The exercise.
Reproduce verbatim the lines below from the line containing "common name: Early star-of-bethlehem" to the line containing "order: Agaricales", including both of those lines.

§ §

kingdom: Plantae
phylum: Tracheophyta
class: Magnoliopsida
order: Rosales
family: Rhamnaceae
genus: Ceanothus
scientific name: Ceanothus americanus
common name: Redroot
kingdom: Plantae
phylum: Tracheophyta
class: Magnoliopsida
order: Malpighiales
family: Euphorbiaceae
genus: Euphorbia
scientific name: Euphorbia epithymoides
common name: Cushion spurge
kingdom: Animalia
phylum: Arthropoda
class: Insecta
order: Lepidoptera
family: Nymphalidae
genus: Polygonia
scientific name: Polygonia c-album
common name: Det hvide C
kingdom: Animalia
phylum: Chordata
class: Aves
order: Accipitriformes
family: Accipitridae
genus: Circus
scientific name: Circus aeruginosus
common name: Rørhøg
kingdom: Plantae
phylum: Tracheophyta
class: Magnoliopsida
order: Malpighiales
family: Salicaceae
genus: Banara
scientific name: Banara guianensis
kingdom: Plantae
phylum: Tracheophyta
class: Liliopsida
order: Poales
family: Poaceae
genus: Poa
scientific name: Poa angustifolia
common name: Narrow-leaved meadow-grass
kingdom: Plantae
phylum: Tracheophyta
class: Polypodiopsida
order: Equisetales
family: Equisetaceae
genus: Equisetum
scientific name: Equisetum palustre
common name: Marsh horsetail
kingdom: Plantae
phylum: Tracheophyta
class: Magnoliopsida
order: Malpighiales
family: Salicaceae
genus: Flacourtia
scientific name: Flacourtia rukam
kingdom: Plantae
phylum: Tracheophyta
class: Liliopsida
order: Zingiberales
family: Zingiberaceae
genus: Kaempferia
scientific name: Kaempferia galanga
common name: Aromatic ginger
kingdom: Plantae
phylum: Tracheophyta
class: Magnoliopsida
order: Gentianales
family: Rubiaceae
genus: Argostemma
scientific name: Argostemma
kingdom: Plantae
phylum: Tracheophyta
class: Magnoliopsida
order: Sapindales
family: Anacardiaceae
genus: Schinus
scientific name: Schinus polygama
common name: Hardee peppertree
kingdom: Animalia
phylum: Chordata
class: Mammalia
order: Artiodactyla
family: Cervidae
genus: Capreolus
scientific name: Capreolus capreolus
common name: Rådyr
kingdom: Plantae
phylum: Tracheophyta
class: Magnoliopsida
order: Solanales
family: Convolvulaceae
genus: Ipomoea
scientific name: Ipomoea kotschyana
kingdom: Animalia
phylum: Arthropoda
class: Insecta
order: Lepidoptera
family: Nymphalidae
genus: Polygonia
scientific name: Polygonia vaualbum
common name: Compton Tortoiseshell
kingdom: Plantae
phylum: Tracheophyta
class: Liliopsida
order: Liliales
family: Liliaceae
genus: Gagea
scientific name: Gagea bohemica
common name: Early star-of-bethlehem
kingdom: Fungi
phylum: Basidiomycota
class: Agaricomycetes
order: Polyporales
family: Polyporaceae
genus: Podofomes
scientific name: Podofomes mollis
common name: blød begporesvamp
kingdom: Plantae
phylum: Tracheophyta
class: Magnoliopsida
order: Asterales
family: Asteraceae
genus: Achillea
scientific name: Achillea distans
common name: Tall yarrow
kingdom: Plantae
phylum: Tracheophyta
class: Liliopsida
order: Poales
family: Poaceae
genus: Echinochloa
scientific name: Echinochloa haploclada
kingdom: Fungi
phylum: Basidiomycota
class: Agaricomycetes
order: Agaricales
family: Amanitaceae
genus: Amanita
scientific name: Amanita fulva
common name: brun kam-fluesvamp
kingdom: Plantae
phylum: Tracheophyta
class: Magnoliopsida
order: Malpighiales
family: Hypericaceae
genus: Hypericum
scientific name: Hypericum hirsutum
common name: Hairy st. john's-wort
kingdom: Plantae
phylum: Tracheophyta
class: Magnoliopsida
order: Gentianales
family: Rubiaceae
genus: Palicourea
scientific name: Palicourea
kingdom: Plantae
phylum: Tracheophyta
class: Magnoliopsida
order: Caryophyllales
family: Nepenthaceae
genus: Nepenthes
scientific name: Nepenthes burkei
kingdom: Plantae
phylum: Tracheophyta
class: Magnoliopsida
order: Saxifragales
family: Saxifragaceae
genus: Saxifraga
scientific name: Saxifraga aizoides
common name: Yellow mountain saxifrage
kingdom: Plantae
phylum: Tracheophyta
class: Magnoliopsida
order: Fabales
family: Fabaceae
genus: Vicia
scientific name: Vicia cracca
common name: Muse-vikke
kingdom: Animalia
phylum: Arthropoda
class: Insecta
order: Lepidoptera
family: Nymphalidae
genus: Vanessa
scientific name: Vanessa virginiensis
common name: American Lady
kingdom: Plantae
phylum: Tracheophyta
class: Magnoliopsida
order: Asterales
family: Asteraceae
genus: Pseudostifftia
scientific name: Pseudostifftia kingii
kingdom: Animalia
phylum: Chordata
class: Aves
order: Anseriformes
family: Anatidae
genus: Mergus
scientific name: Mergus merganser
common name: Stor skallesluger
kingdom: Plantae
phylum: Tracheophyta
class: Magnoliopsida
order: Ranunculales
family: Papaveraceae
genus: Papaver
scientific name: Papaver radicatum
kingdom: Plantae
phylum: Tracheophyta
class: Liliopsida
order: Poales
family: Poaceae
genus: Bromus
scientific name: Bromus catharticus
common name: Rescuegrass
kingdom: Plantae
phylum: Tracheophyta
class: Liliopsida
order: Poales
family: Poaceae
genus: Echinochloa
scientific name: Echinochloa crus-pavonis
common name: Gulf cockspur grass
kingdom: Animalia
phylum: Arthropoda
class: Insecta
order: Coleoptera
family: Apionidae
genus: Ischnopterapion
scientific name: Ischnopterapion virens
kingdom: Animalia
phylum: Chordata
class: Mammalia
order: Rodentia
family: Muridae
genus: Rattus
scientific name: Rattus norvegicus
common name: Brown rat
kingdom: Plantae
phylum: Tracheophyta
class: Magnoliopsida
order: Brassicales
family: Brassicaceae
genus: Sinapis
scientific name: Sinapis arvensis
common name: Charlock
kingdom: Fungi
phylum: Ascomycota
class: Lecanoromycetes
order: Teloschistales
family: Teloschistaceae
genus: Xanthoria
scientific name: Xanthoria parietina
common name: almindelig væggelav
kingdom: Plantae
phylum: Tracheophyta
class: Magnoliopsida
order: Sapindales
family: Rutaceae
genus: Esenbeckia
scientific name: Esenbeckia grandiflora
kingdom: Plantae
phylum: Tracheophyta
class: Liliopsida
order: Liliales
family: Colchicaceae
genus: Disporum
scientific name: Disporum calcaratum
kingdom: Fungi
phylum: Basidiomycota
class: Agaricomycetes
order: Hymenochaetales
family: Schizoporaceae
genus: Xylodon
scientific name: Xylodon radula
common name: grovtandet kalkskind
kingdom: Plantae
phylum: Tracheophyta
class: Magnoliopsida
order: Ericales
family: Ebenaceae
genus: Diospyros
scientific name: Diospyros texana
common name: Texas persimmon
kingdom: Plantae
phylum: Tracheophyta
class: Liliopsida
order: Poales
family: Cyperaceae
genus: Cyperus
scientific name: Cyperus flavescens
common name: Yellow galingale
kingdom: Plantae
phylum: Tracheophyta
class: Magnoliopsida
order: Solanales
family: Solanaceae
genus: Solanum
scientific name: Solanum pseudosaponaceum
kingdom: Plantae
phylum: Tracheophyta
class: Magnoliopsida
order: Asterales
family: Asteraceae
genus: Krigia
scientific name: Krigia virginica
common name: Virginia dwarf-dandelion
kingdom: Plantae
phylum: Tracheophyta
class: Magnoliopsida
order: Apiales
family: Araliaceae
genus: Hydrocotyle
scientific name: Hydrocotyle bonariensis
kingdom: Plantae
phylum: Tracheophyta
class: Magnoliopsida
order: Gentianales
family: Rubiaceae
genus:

§ §

Answer.
common name: Early star-of-bethlehem
kingdom: Fungi
phylum: Basidiomycota
class: Agaricomycetes
order: Polyporales
family: Polyporaceae
genus: Podofomes
scientific name: Podofomes mollis
common name: blød begporesvamp
kingdom: Plantae
phylum: Tracheophyta
class: Magnoliopsida
order: Asterales
family: Asteraceae
genus: Achillea
scientific name: Achillea distans
common name: Tall yarrow
kingdom: Plantae
phylum: Tracheophyta
class: Liliopsida
order: Poales
family: Poaceae
genus: Echinochloa
scientific name: Echinochloa haploclada
kingdom: Fungi
phylum: Basidiomycota
class: Agaricomycetes
order: Agaricales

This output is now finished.